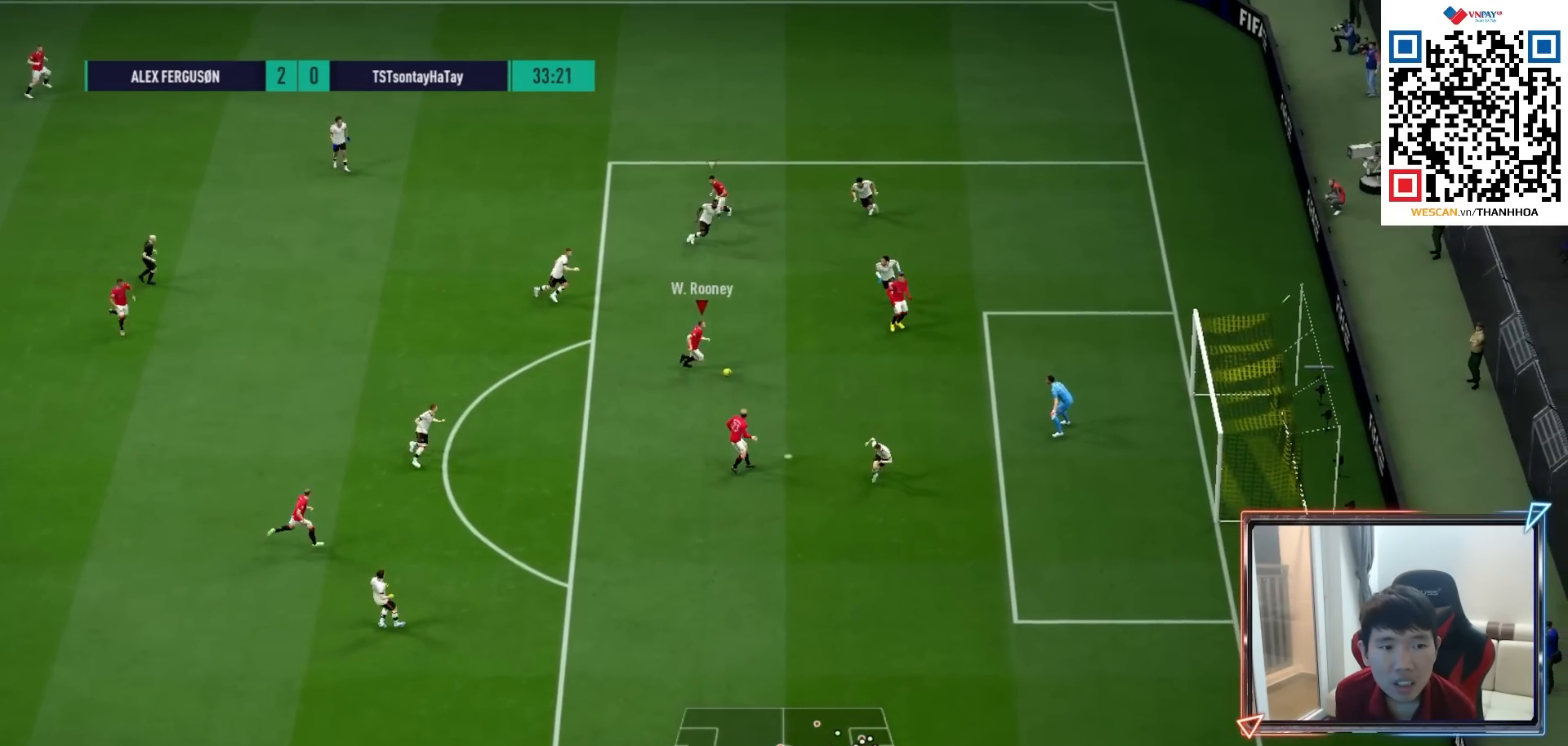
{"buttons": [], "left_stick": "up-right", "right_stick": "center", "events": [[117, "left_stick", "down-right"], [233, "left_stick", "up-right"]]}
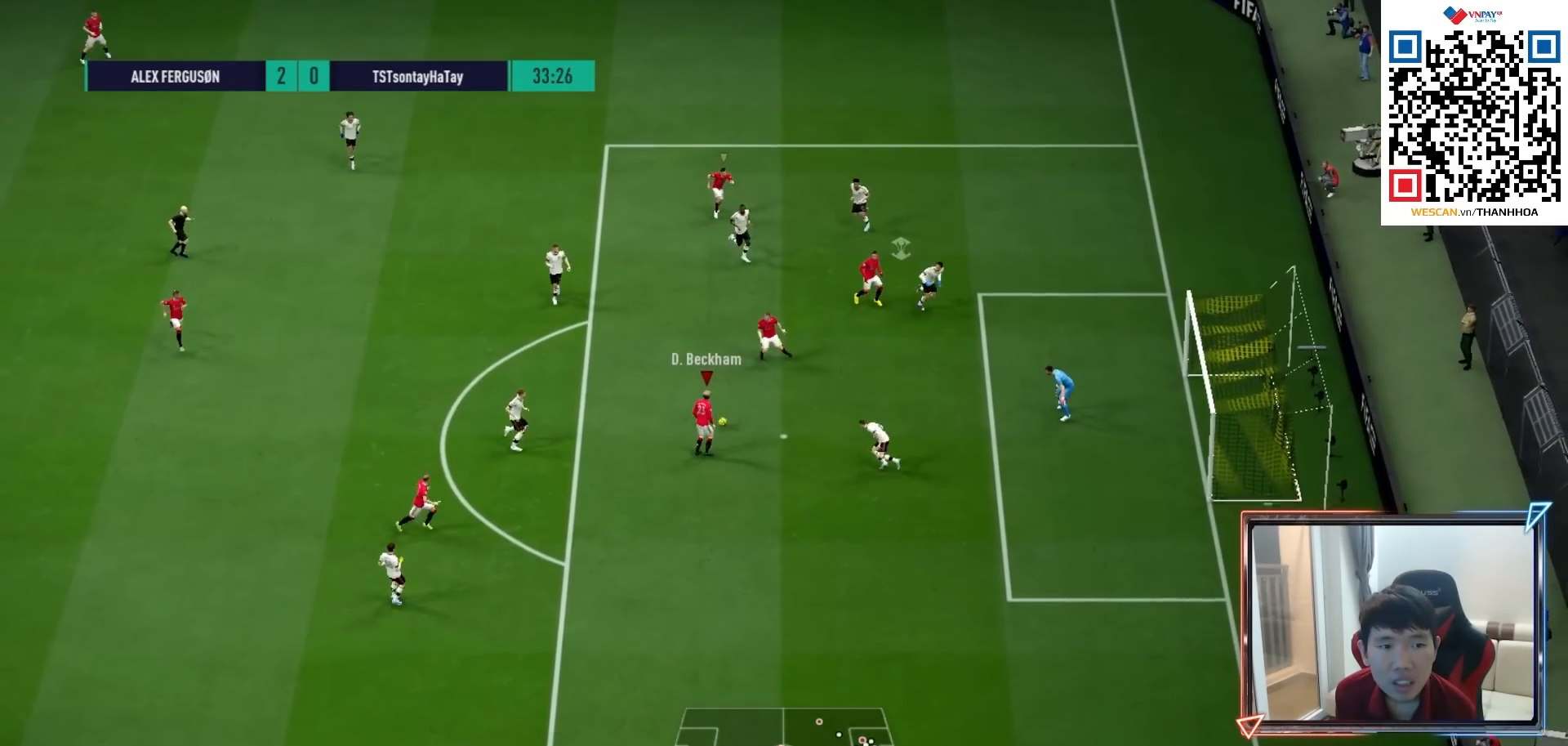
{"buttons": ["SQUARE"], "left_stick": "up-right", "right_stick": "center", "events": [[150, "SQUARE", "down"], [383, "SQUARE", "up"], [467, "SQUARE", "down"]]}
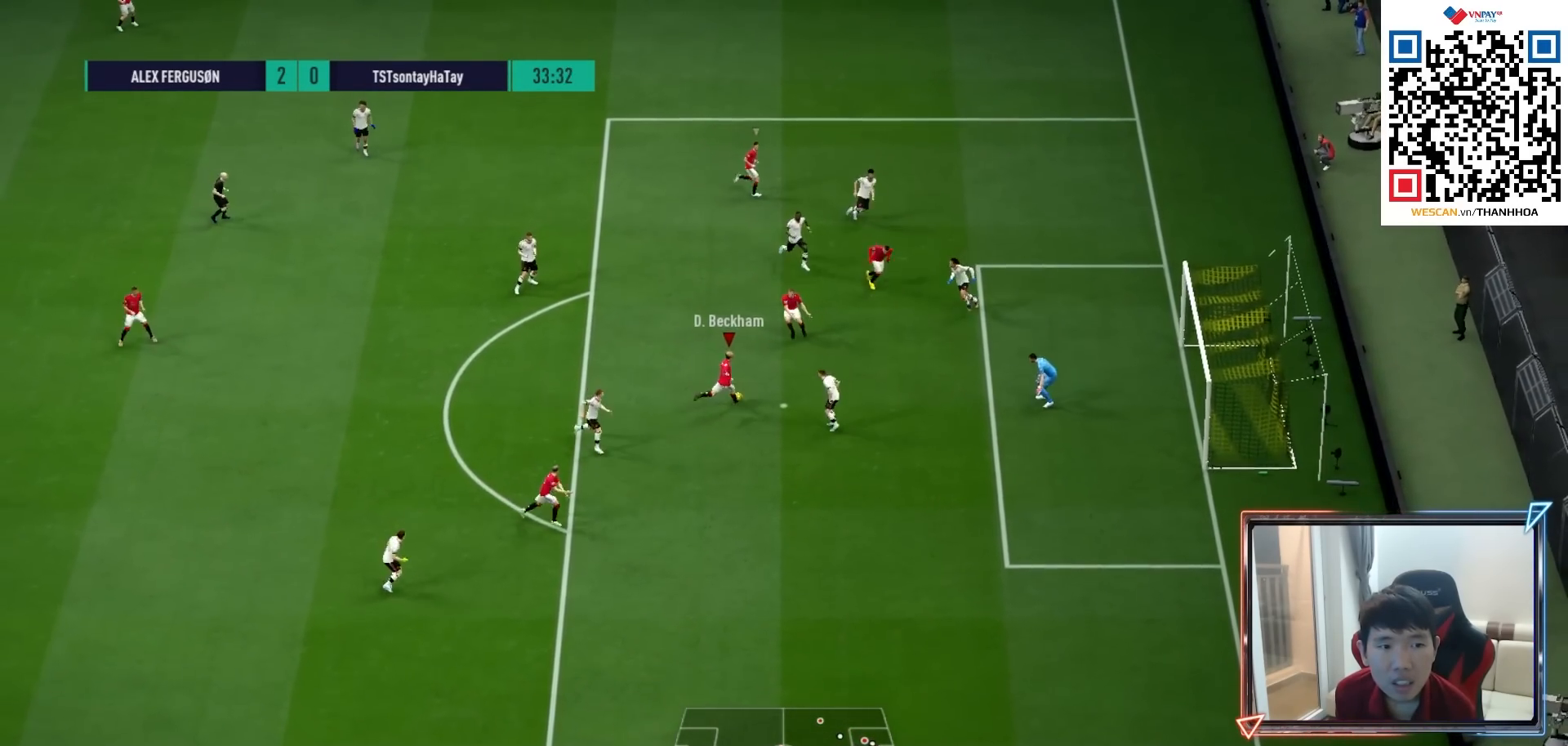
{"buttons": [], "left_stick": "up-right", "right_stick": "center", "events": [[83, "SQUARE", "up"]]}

=======

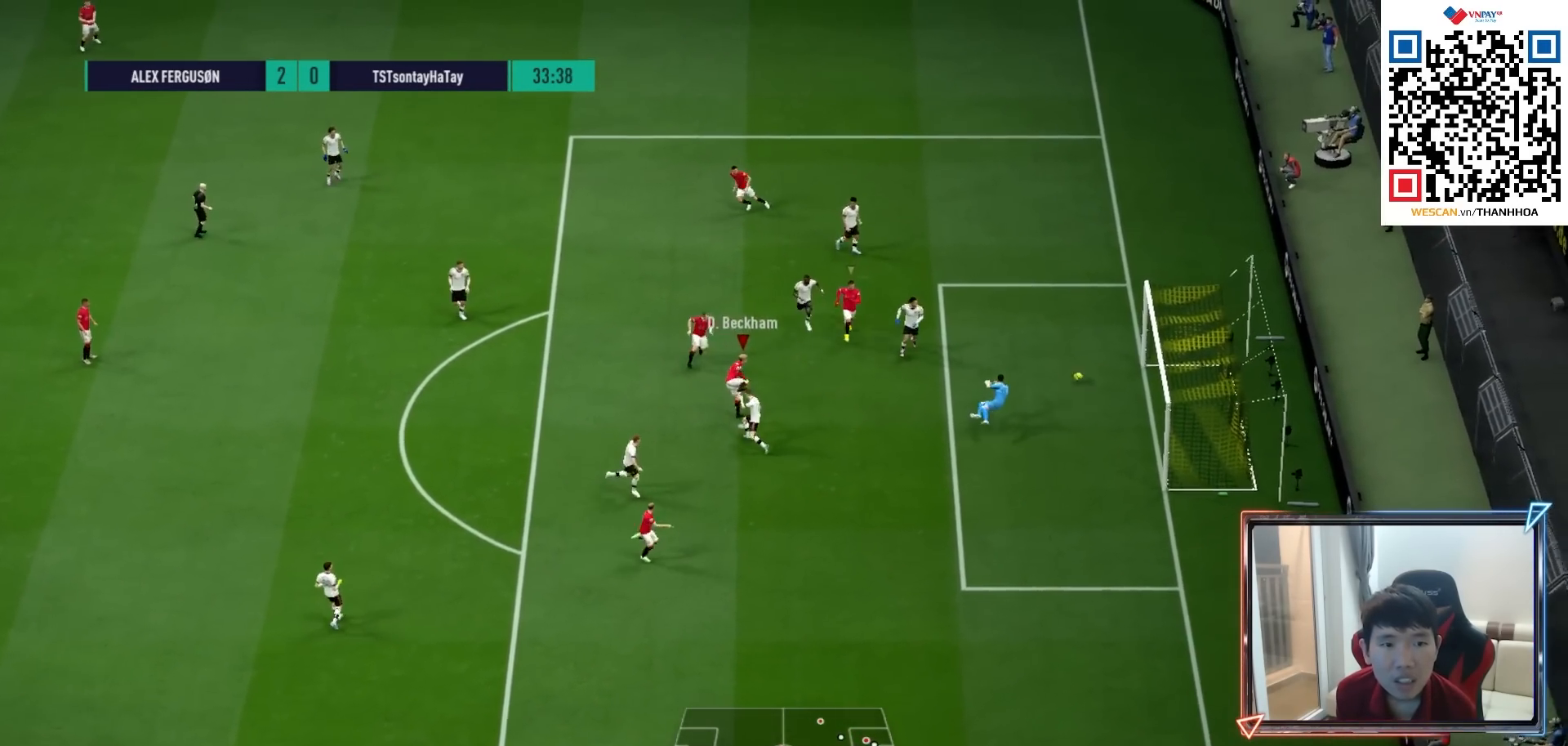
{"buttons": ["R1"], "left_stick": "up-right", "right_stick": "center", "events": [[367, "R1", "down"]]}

=======

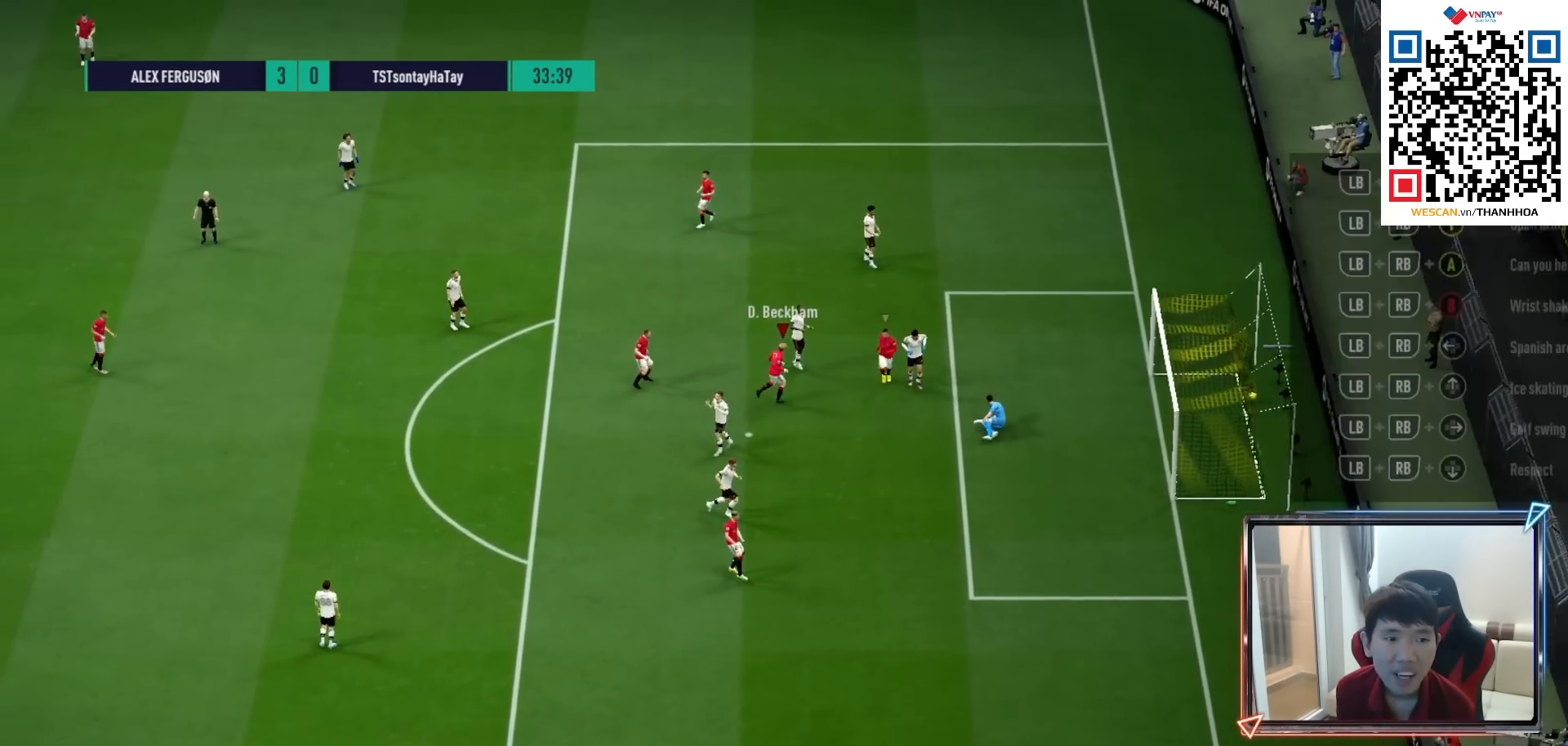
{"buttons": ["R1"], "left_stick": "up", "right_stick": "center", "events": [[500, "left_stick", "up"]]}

=======

What the task asks: Could you show every line of the listing that holds the string "SQUARE"?

Answer for the task:
{"buttons": ["SQUARE"], "left_stick": "up-right", "right_stick": "center", "events": [[150, "SQUARE", "down"], [383, "SQUARE", "up"], [467, "SQUARE", "down"]]}
{"buttons": [], "left_stick": "up-right", "right_stick": "center", "events": [[83, "SQUARE", "up"]]}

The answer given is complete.